I am very surprised at how comfortable I am with leaving the Sproglette in full time child care. She seems to really enjoy her time there, and luckily I don’t have to drop her off (that’s Mr Moi’s job, and that’s when the tears happen). I have the occasional twitch of guilt about abandonning my child as soon as she turned one (which was just how things worked out, rather than an actual plan to do so).
But I disregard those twitchings as soon as they surface… Because I haven’t felt better than I do now, for months – even years. I never thought I was much of a career girl, but I really thrive on my work, on being a bit ballsy when required, and really stretching my intelligence (I’ve realised that when it comes to myself, I’m a bit of an intelligence snob, that I love sounding like I’m a clever clogs) on a daily basis. I love having interesting conversations with my colleagues, I love having an argument and sticking up for my work and my profession (communications = the great misunderstood).

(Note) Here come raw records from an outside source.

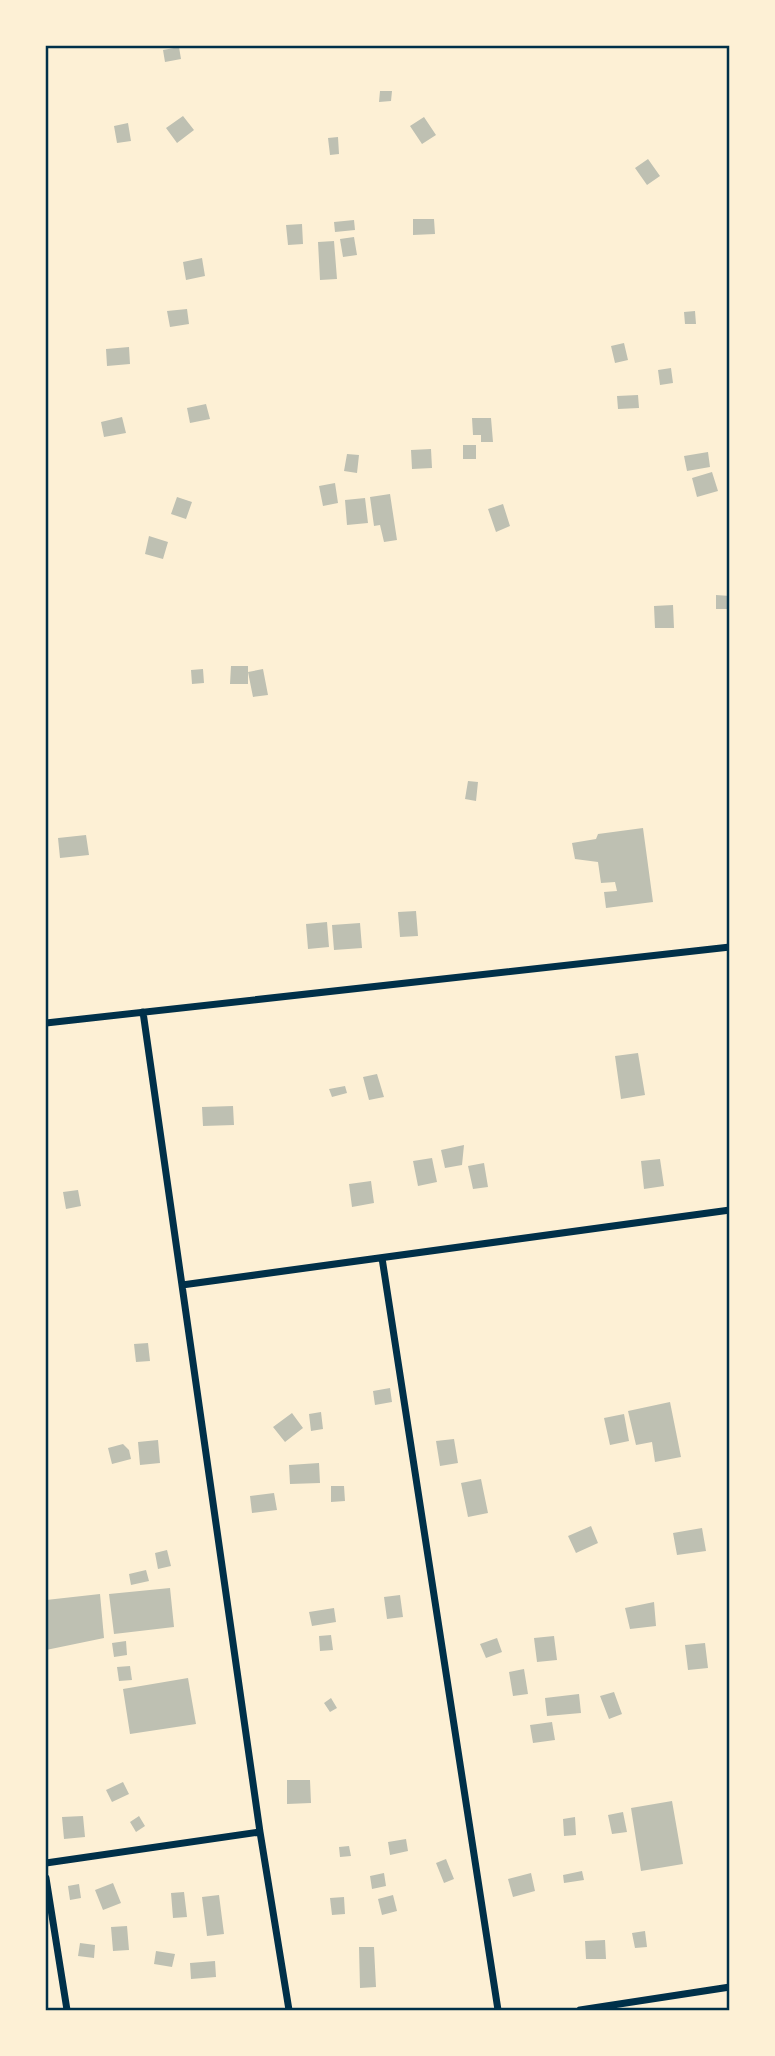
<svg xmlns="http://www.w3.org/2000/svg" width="775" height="2056" viewBox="0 0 775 2056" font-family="'Libre Baskerville',serif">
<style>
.building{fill:#bec0b2}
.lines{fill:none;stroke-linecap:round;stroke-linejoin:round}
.minor{stroke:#003049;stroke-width:7}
.neatline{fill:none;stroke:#003049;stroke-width:2.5}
</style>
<rect width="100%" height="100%" fill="#fdf0d5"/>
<!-- building -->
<path class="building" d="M 179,47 L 181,59 L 165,62 L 163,50 Z
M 380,91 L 392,91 L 391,101 L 379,102 Z
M 183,116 L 194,130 L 177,143 L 166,128 Z
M 424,117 L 436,135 L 422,144 L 410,126 Z
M 128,123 L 131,141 L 117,143 L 114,126 Z
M 338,137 L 339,154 L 330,155 L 328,138 Z
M 648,159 L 660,176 L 647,185 L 635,168 Z
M 413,219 L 434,219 L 435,234 L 413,235 Z
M 354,220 L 355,230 L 335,232 L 334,222 Z
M 302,224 L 303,244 L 288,245 L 286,225 Z
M 354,237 L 357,255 L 343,257 L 340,239 Z
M 334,241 L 337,279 L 320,280 L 318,242 Z
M 202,258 L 205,276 L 186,280 L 183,262 Z
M 187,309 L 189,324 L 170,327 L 167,311 Z
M 695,311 L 696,324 L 685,324 L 684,312 Z
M 624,343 L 628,360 L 615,363 L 611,346 Z
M 129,347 L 130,364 L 107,366 L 106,349 Z
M 671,368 L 673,383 L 660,385 L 658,370 Z
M 638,395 L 639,408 L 618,409 L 617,396 Z
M 206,404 L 210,419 L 190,423 L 187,408 Z
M 122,417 L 126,433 L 104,437 L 101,422 Z
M 472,418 L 491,418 L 493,442 L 481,442 L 481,435 L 473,435 Z
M 463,445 L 476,445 L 476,459 L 463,459 Z
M 431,449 L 432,468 L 412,469 L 411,450 Z
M 708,452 L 710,467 L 687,471 L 684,456 Z
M 347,454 L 359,455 L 357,473 L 344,471 Z
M 712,472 L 718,491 L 697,497 L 692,478 Z
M 335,483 L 338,503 L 323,506 L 319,486 Z
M 390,494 L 397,540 L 384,542 L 380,525 L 374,526 L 370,497 Z
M 177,497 L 192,502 L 186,519 L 171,514 Z
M 365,498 L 368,523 L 347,525 L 345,500 Z
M 503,504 L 510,526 L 496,532 L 488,509 Z
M 149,536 L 168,542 L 163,559 L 145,554 Z
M 716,595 L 730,596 L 730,609 L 716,609 Z
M 673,605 L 674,628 L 655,628 L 654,606 Z
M 231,666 L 248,666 L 248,684 L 230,684 Z
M 203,669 L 204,683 L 192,684 L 191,670 Z
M 263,669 L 268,695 L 253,697 L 248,672 Z
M 468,781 L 478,782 L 476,801 L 465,799 Z
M 643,828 L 653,902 L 606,908 L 604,892 L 617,891 L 615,882 L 601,883 L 598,862 L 575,859 L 572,843 L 596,839 L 598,834 Z
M 86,835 L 89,855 L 60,858 L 58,838 Z
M 416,911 L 418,936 L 400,937 L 398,912 Z
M 327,922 L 329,947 L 308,949 L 306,924 Z
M 360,923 L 362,948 L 334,950 L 332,925 Z
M 638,1053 L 645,1095 L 621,1099 L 615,1056 Z
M 377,1074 L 384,1097 L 369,1100 L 363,1077 Z
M 345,1086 L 347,1093 L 332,1097 L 329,1089 Z
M 233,1106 L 234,1125 L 203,1126 L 202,1107 Z
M 464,1145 L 462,1165 L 445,1168 L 441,1150 Z
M 432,1158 L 437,1182 L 418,1186 L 413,1161 Z
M 660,1159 L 664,1186 L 644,1189 L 641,1161 Z
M 484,1163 L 488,1187 L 473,1189 L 468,1166 Z
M 371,1181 L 374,1203 L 352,1207 L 349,1184 Z
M 78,1190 L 81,1206 L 66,1209 L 63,1192 Z
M 148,1343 L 150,1361 L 136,1362 L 134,1344 Z
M 390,1388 L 392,1402 L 375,1405 L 373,1391 Z
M 670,1402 L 681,1457 L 655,1462 L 652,1442 L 636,1445 L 628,1411 Z
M 321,1412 L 323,1429 L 311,1431 L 309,1414 Z
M 292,1413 L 303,1428 L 285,1442 L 273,1427 Z
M 624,1414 L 629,1441 L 610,1445 L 604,1418 Z
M 454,1439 L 458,1463 L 440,1466 L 436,1441 Z
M 158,1440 L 160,1463 L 140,1465 L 138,1442 Z
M 123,1444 L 129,1450 L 131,1459 L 112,1464 L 108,1448 Z
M 319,1463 L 320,1483 L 290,1484 L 289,1465 Z
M 481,1479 L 488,1513 L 468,1517 L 461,1483 Z
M 331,1486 L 344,1486 L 345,1501 L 331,1502 Z
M 274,1493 L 277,1510 L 252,1513 L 250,1496 Z
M 591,1526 L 598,1543 L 576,1553 L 568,1536 Z
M 702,1528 L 706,1551 L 677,1555 L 673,1533 Z
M 167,1550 L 171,1566 L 158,1569 L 155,1553 Z
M 146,1570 L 149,1581 L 131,1585 L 129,1574 Z
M 170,1588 L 174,1627 L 114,1634 L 109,1594 Z
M 100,1594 L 104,1638 L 46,1650 L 46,1600 Z
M 400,1595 L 403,1617 L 387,1619 L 384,1597 Z
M 654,1602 L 656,1626 L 630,1629 L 625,1608 Z
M 334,1608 L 336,1622 L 312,1626 L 309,1612 Z
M 331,1635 L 333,1650 L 320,1651 L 319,1636 Z
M 554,1636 L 557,1660 L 537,1662 L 534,1638 Z
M 497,1638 L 502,1652 L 486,1658 L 480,1644 Z
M 126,1641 L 127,1655 L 114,1657 L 112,1643 Z
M 705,1643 L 708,1668 L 688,1670 L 685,1645 Z
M 130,1666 L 132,1680 L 119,1681 L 117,1667 Z
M 524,1669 L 528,1694 L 513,1696 L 509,1672 Z
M 188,1678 L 196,1724 L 130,1734 L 123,1689 Z
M 614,1692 L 622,1714 L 609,1719 L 600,1696 Z
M 579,1694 L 581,1713 L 547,1716 L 545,1698 Z
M 331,1698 L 337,1708 L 330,1712 L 324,1703 Z
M 552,1722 L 555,1740 L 533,1743 L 530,1725 Z
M 287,1780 L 310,1780 L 311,1803 L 287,1804 Z
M 123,1782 L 129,1794 L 112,1802 L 106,1790 Z
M 672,1801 L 683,1864 L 641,1871 L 631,1808 Z
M 623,1812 L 627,1832 L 612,1834 L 608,1815 Z
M 83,1816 L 85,1837 L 64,1839 L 62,1817 Z
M 139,1816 L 145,1826 L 136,1832 L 130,1822 Z
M 575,1817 L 576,1835 L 564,1836 L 563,1819 Z
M 406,1839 L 408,1851 L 390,1855 L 388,1842 Z
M 349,1846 L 351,1856 L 340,1857 L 339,1847 Z
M 446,1859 L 454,1879 L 444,1883 L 436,1863 Z
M 582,1871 L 584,1880 L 564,1883 L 563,1875 Z
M 384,1873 L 386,1886 L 372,1889 L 370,1876 Z
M 531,1873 L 535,1891 L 513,1897 L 508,1879 Z
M 113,1883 L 121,1903 L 103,1910 L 95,1890 Z
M 79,1884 L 81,1898 L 70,1900 L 68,1886 Z
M 184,1892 L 187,1917 L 173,1918 L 171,1893 Z
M 219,1895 L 224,1934 L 207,1936 L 202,1897 Z
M 393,1895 L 397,1911 L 382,1915 L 378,1899 Z
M 344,1897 L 345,1914 L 332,1915 L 330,1898 Z
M 127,1926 L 129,1950 L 113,1951 L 111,1927 Z
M 645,1931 L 647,1947 L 635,1948 L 632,1933 Z
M 605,1940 L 606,1959 L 586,1959 L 585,1941 Z
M 80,1943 L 95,1945 L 94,1958 L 78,1956 Z
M 359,1947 L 374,1947 L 376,1987 L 360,1988 Z
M 156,1951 L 175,1954 L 172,1967 L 154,1964 Z
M 215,1961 L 216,1977 L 191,1979 L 190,1963 Z"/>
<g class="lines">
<!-- minor -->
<path class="minor" d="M 143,1012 L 260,1832 L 289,2010
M 46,1023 L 730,947
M 382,1258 L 498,2010
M 182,1285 L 730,1210
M 46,1863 L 260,1832
M 46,1878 L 67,2010
M 580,2010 L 730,1987"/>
</g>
<!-- border -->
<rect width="775" height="2056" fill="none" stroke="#fdf0d5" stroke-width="94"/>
<rect x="47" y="47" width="681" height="1962" class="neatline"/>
</svg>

I especially love working in an office. Freelancing, for me, just didn’t turn me on. I don’t think I could write a book, because I just couldn’t fathom those endless months of sitting in a room by myself and typing typing typing, even if an editor or mentor is at the other end of a phone line. I need the discipline of working in an office, I’m just hopeless by myself.
I wrote a comment on one of my favourite blogs, Girls Gone Child, and it sums up how I’m feeling at the moment:
Dear rebecca. I’m *sort of* having that experience. I’ve just gone back to work full time after living abroad for 2.5 years, .5 of that time with a baby, and the entire of that time being professionally stifled/frustrated/unable.
Now, at work, I’ve seemingly slipped seamlessly back into the work me – I finally feel whole again! I sort of forget that I have this whole other life involving t-shirt covered in mashed sweet potato and pasta, and dirty teething nappies at 4am.
In fact, after feeling like I was living in a haze of lethargy for the entire first post-natal year, I am working full time, sleeping less, thinking clearer and feeling wonderfully alive.
I really feel like I’m getting the best of both worlds at the moment. I hope it doesn’t come crashing down.
I found the first year of babyhood a total rollercoaster, as many mums do. I felt tired, exhausted, worried, anxious, sad, depressed, frustrated, bored, angry and hopeless on more occasions than I care to remember. I love my little Sproglette, but after a year of just me and her, I think I needed to get back to work, to do my thing, in order for me to be a better mum to her.
Now, every hug I give her feels like it counts ten time more.
Now, I never begrudge a cuddle, or a song, or a story book.
Now, I have a chance to miss her smell, and I appreciate it more when we’re together.
Now, I’m happy with myself, with what I’m doing, and feel like I’m a better mum.
And it’s all because I’ve finally figured out that I need to make myself happy in order to bring up a happy little Sproglette.
And thanks to Bex from Bex, Perplexed, for leaving such a lovely comment.
PS I wonder now that I’m back in the office environment, if I’ll stop having those crazy dreams where I’m about to graduate from high school/university, only to realise that I haven’t completed all the subjects and must start all over again. It’s a recurring nightmare.